The one thing that might stand out to people when they see the results is how there were two DQ finishes in the two top advertised matches. While I was kind of bummed there weren’t clean finishes, they served a necessary purpose. If MPW were running monthly, this probably wouldn’t go over well with fans who would have to wait an extended period of time to see a continuation to a story or any type of issue being resolved. At the same time, MPW can’t rely on DQ finishes to advance stories every week. It would kill people’s interest in attending the weekly live shows if they were getting matches without clean finishes.
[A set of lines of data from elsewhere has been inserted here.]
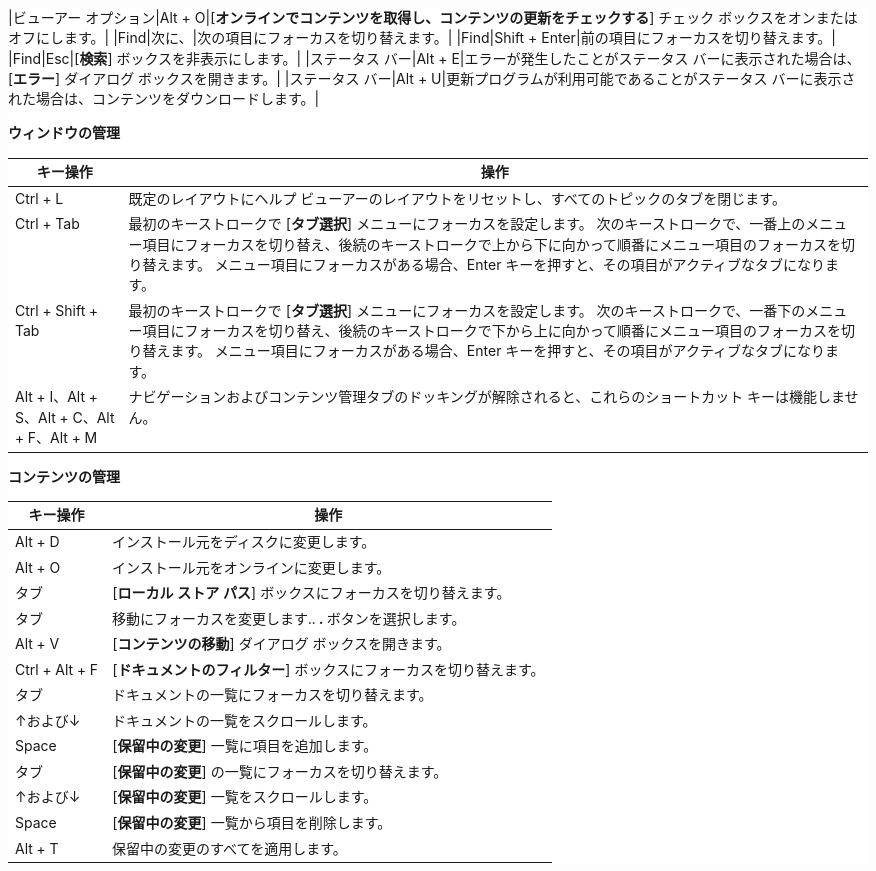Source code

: |ビューアー オプション|Alt + O|[**オンラインでコンテンツを取得し、コンテンツの更新をチェックする**] チェック ボックスをオンまたはオフにします。|
|Find|次に、|次の項目にフォーカスを切り替えます。|
|Find|Shift + Enter|前の項目にフォーカスを切り替えます。|
|Find|Esc|[**検索**] ボックスを非表示にします。|
|ステータス バー|Alt + E|エラーが発生したことがステータス バーに表示された場合は、[**エラー**] ダイアログ ボックスを開きます。|
|ステータス バー|Alt + U|更新プログラムが利用可能であることがステータス バーに表示された場合は、コンテンツをダウンロードします。|

 **ウィンドウの管理**

|**キー操作**|**操作**|
|-|-|
|Ctrl + L|既定のレイアウトにヘルプ ビューアーのレイアウトをリセットし、すべてのトピックのタブを閉じます。|
|Ctrl + Tab|最初のキーストロークで [**タブ選択**] メニューにフォーカスを設定します。 次のキーストロークで、一番上のメニュー項目にフォーカスを切り替え、後続のキーストロークで上から下に向かって順番にメニュー項目のフォーカスを切り替えます。 メニュー項目にフォーカスがある場合、Enter キーを押すと、その項目がアクティブなタブになります。|
|Ctrl + Shift + Tab|最初のキーストロークで [**タブ選択**] メニューにフォーカスを設定します。 次のキーストロークで、一番下のメニュー項目にフォーカスを切り替え、後続のキーストロークで下から上に向かって順番にメニュー項目のフォーカスを切り替えます。 メニュー項目にフォーカスがある場合、Enter キーを押すと、その項目がアクティブなタブになります。|
|Alt + I、Alt + S、Alt + C、Alt + F、Alt + M|ナビゲーションおよびコンテンツ管理タブのドッキングが解除されると、これらのショートカット キーは機能しません。|

 **コンテンツの管理**

|**キー操作**|**操作**|
|-|-|
|Alt + D|インストール元をディスクに変更します。|
|Alt + O|インストール元をオンラインに変更します。|
|タブ|[**ローカル ストア パス**] ボックスにフォーカスを切り替えます。|
|タブ|移動にフォーカスを変更します.. **.** ボタンを選択します。|
|Alt + V|[**コンテンツの移動**] ダイアログ ボックスを開きます。|
|Ctrl + Alt + F|[**ドキュメントのフィルター**] ボックスにフォーカスを切り替えます。|
|タブ|ドキュメントの一覧にフォーカスを切り替えます。|
|↑および↓|ドキュメントの一覧をスクロールします。|
|Space|[**保留中の変更**] 一覧に項目を追加します。|
|タブ|[**保留中の変更**] の一覧にフォーカスを切り替えます。|
|↑および↓|[**保留中の変更**] 一覧をスクロールします。|
|Space|[**保留中の変更**] 一覧から項目を削除します。|
|Alt + T|保留中の変更のすべてを適用します。|
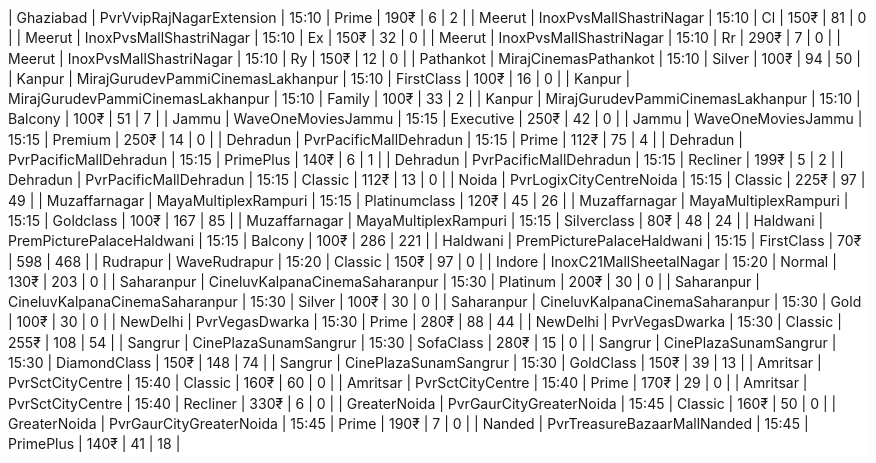 | Ghaziabad             | PvrVvipRajNagarExtension               | 15:10 | Prime            |  190₹ |        6 |      2 |
| Meerut                | InoxPvsMallShastriNagar                | 15:10 | Cl               |  150₹ |       81 |      0 |
| Meerut                | InoxPvsMallShastriNagar                | 15:10 | Ex               |  150₹ |       32 |      0 |
| Meerut                | InoxPvsMallShastriNagar                | 15:10 | Rr               |  290₹ |        7 |      0 |
| Meerut                | InoxPvsMallShastriNagar                | 15:10 | Ry               |  150₹ |       12 |      0 |
| Pathankot             | MirajCinemasPathankot                  | 15:10 | Silver           |  100₹ |       94 |     50 |
| Kanpur                | MirajGurudevPammiCinemasLakhanpur      | 15:10 | FirstClass       |  100₹ |       16 |      0 |
| Kanpur                | MirajGurudevPammiCinemasLakhanpur      | 15:10 | Family           |  100₹ |       33 |      2 |
| Kanpur                | MirajGurudevPammiCinemasLakhanpur      | 15:10 | Balcony          |  100₹ |       51 |      7 |
| Jammu                 | WaveOneMoviesJammu                     | 15:15 | Executive        |  250₹ |       42 |      0 |
| Jammu                 | WaveOneMoviesJammu                     | 15:15 | Premium          |  250₹ |       14 |      0 |
| Dehradun              | PvrPacificMallDehradun                 | 15:15 | Prime            |  112₹ |       75 |      4 |
| Dehradun              | PvrPacificMallDehradun                 | 15:15 | PrimePlus        |  140₹ |        6 |      1 |
| Dehradun              | PvrPacificMallDehradun                 | 15:15 | Recliner         |  199₹ |        5 |      2 |
| Dehradun              | PvrPacificMallDehradun                 | 15:15 | Classic          |  112₹ |       13 |      0 |
| Noida                 | PvrLogixCityCentreNoida                | 15:15 | Classic          |  225₹ |       97 |     49 |
| Muzaffarnagar         | MayaMultiplexRampuri                   | 15:15 | Platinumclass    |  120₹ |       45 |     26 |
| Muzaffarnagar         | MayaMultiplexRampuri                   | 15:15 | Goldclass        |  100₹ |      167 |     85 |
| Muzaffarnagar         | MayaMultiplexRampuri                   | 15:15 | Silverclass      |   80₹ |       48 |     24 |
| Haldwani              | PremPicturePalaceHaldwani              | 15:15 | Balcony          |  100₹ |      286 |    221 |
| Haldwani              | PremPicturePalaceHaldwani              | 15:15 | FirstClass       |   70₹ |      598 |    468 |
| Rudrapur              | WaveRudrapur                           | 15:20 | Classic          |  150₹ |       97 |      0 |
| Indore                | InoxC21MallSheetalNagar                | 15:20 | Normal           |  130₹ |      203 |      0 |
| Saharanpur            | CineluvKalpanaCinemaSaharanpur         | 15:30 | Platinum         |  200₹ |       30 |      0 |
| Saharanpur            | CineluvKalpanaCinemaSaharanpur         | 15:30 | Silver           |  100₹ |       30 |      0 |
| Saharanpur            | CineluvKalpanaCinemaSaharanpur         | 15:30 | Gold             |  100₹ |       30 |      0 |
| NewDelhi              | PvrVegasDwarka                         | 15:30 | Prime            |  280₹ |       88 |     44 |
| NewDelhi              | PvrVegasDwarka                         | 15:30 | Classic          |  255₹ |      108 |     54 |
| Sangrur               | CinePlazaSunamSangrur                  | 15:30 | SofaClass        |  280₹ |       15 |      0 |
| Sangrur               | CinePlazaSunamSangrur                  | 15:30 | DiamondClass     |  150₹ |      148 |     74 |
| Sangrur               | CinePlazaSunamSangrur                  | 15:30 | GoldClass        |  150₹ |       39 |     13 |
| Amritsar              | PvrSctCityCentre                       | 15:40 | Classic          |  160₹ |       60 |      0 |
| Amritsar              | PvrSctCityCentre                       | 15:40 | Prime            |  170₹ |       29 |      0 |
| Amritsar              | PvrSctCityCentre                       | 15:40 | Recliner         |  330₹ |        6 |      0 |
| GreaterNoida          | PvrGaurCityGreaterNoida                | 15:45 | Classic          |  160₹ |       50 |      0 |
| GreaterNoida          | PvrGaurCityGreaterNoida                | 15:45 | Prime            |  190₹ |        7 |      0 |
| Nanded                | PvrTreasureBazaarMallNanded            | 15:45 | PrimePlus        |  140₹ |       41 |     18 |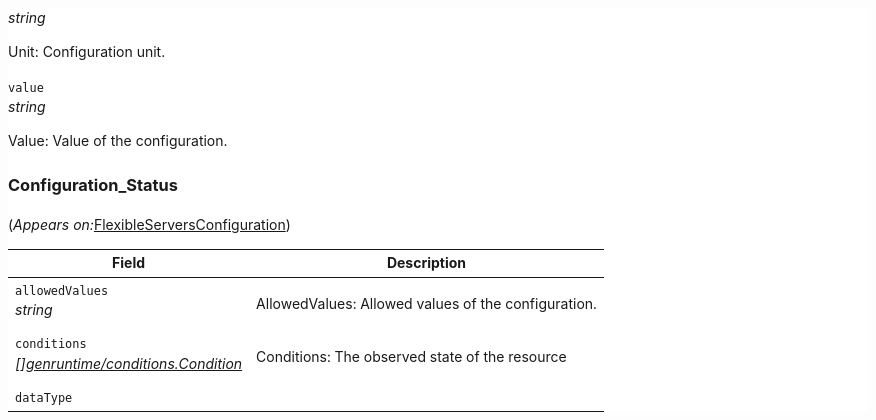 <em>
string
</em>
</td>
<td>
<p>Unit: Configuration unit.</p>
</td>
</tr>
<tr>
<td>
<code>value</code><br/>
<em>
string
</em>
</td>
<td>
<p>Value: Value of the configuration.</p>
</td>
</tr>
</tbody>
</table>
<h3 id="dbforpostgresql.azure.com/v1beta20210601.Configuration_Status">Configuration_Status
</h3>
<p>
(<em>Appears on:</em><a href="#dbforpostgresql.azure.com/v1beta20210601.FlexibleServersConfiguration">FlexibleServersConfiguration</a>)
</p>
<div>
</div>
<table>
<thead>
<tr>
<th>Field</th>
<th>Description</th>
</tr>
</thead>
<tbody>
<tr>
<td>
<code>allowedValues</code><br/>
<em>
string
</em>
</td>
<td>
<p>AllowedValues: Allowed values of the configuration.</p>
</td>
</tr>
<tr>
<td>
<code>conditions</code><br/>
<em>
<a href="https://pkg.go.dev/github.com/Azure/azure-service-operator/v2/pkg/genruntime#Condition">
[]genruntime/conditions.Condition
</a>
</em>
</td>
<td>
<p>Conditions: The observed state of the resource</p>
</td>
</tr>
<tr>
<td>
<code>dataType</code><br/>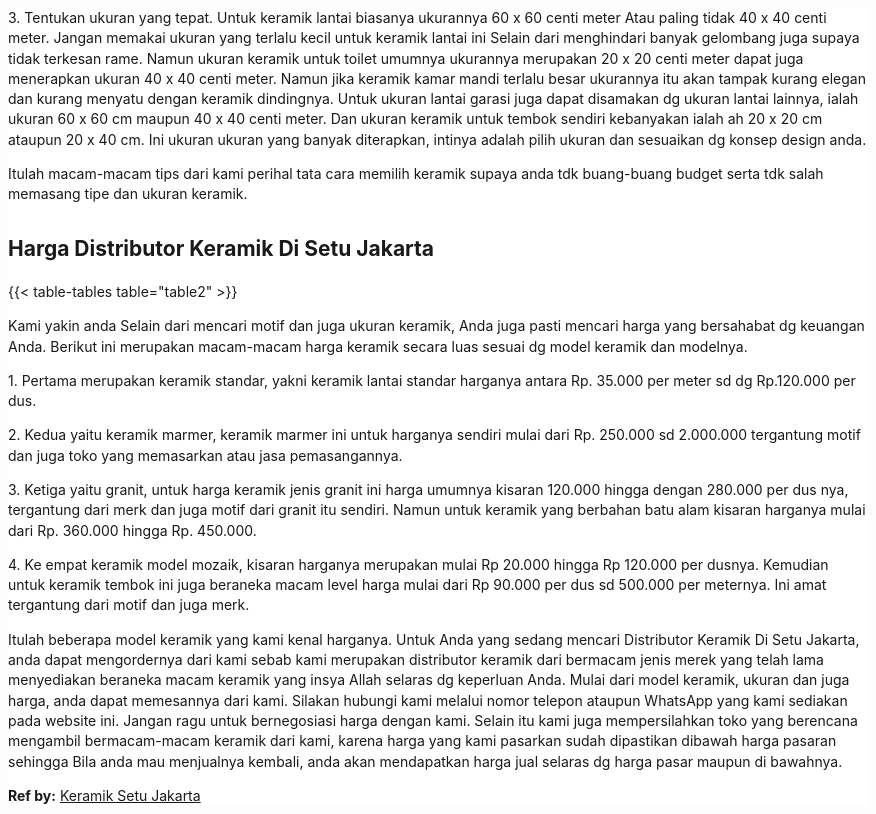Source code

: 3\. Tentukan ukuran yang tepat. Untuk keramik lantai biasanya ukurannya 60 x 60 centi meter Atau paling tidak 40 x 40 centi meter. Jangan memakai ukuran yang terlalu kecil untuk keramik lantai ini Selain dari menghindari banyak gelombang juga supaya tidak terkesan rame. Namun ukuran keramik untuk toilet umumnya ukurannya merupakan 20 x 20 centi meter dapat juga menerapkan ukuran 40 x 40 centi meter. Namun jika keramik kamar mandi terlalu besar ukurannya itu akan tampak kurang elegan dan kurang menyatu dengan keramik dindingnya. Untuk ukuran lantai garasi juga dapat disamakan dg ukuran lantai lainnya, ialah ukuran 60 x 60 cm maupun 40 x 40 centi meter. Dan ukuran keramik untuk tembok sendiri kebanyakan ialah ah 20 x 20 cm ataupun 20 x 40 cm. Ini ukuran ukuran yang banyak diterapkan, intinya adalah pilih ukuran dan sesuaikan dg konsep design anda.

Itulah macam-macam tips dari kami perihal tata cara memilih keramik supaya anda tdk buang-buang budget serta tdk salah memasang tipe dan ukuran keramik.

## Harga Distributor Keramik Di Setu Jakarta

{{< table-tables table="table2" >}}

Kami yakin anda Selain dari mencari motif dan juga ukuran keramik, Anda juga pasti mencari harga yang bersahabat dg keuangan Anda. Berikut ini merupakan macam-macam harga keramik secara luas sesuai dg model keramik dan modelnya.

1\. Pertama merupakan keramik standar, yakni keramik lantai standar harganya antara Rp. 35.000 per meter sd dg Rp.120.000 per dus.

2\. Kedua yaitu keramik marmer, keramik marmer ini untuk harganya sendiri mulai dari Rp. 250.000 sd 2.000.000 tergantung motif dan juga toko yang memasarkan atau jasa pemasangannya.

3\. Ketiga yaitu granit, untuk harga keramik jenis granit ini harga umumnya kisaran 120.000 hingga dengan 280.000 per dus nya, tergantung dari merk dan juga motif dari granit itu sendiri. Namun untuk keramik yang berbahan batu alam kisaran harganya mulai dari Rp. 360.000 hingga Rp. 450.000.

4\. Ke empat keramik model mozaik, kisaran harganya merupakan mulai Rp 20.000 hingga Rp 120.000 per dusnya. Kemudian untuk keramik tembok ini juga beraneka macam level harga mulai dari Rp 90.000 per dus sd 500.000 per meternya. Ini amat tergantung dari motif dan juga merk.

Itulah beberapa model keramik yang kami kenal harganya. Untuk Anda yang sedang mencari Distributor Keramik Di Setu Jakarta, anda dapat mengordernya dari kami sebab kami merupakan distributor keramik dari bermacam jenis merek yang telah lama menyediakan beraneka macam keramik yang insya Allah selaras dg keperluan Anda. Mulai dari model keramik, ukuran dan juga harga, anda dapat memesannya dari kami. Silakan hubungi kami melalui nomor telepon ataupun WhatsApp yang kami sediakan pada website ini. Jangan ragu untuk bernegosiasi harga dengan kami. Selain itu kami juga mempersilahkan toko yang berencana mengambil bermacam-macam keramik dari kami, karena harga yang kami pasarkan sudah dipastikan dibawah harga pasaran sehingga Bila anda mau menjualnya kembali, anda akan mendapatkan harga jual selaras dg harga pasar maupun di bawahnya.

**Ref by:** [Keramik Setu Jakarta](https://id.wikipedia.org/wiki/Keramik)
There’s so much I could say about MPW’s potential. It’s going to take a lot of time, but they have the tools to create something special. Storylines are going to be the biggest thing the promotion needs to push, and I’d like to see them utilize their social media more to push angles and stories. I feel like if they did more with their social media, they’d be able to entice more local fans to attend their shows. There’s also another thing that kept coming to my mind that would make MPW stand out, but I’m not going to show all my cards in public.
What I will say is that there is something in MPW’s potential. I can’t really articulate what it is, but I feel like that even with limited resources, they could still accomplish a lot in SoCal. They’re not a PWG-level promotion, but they got a certain underdog charm that makes me want to see them succeed.
SoCal fans around the LA and SFV areas, check out an MPW show and support these guys. They’re doing wonderful things. I implore all of you reading this article to take a chance on these guys.
MPW returns next Friday in Chatsworth, CA at the Millennium Wrestling Academy, located inside Boulderdash SFV.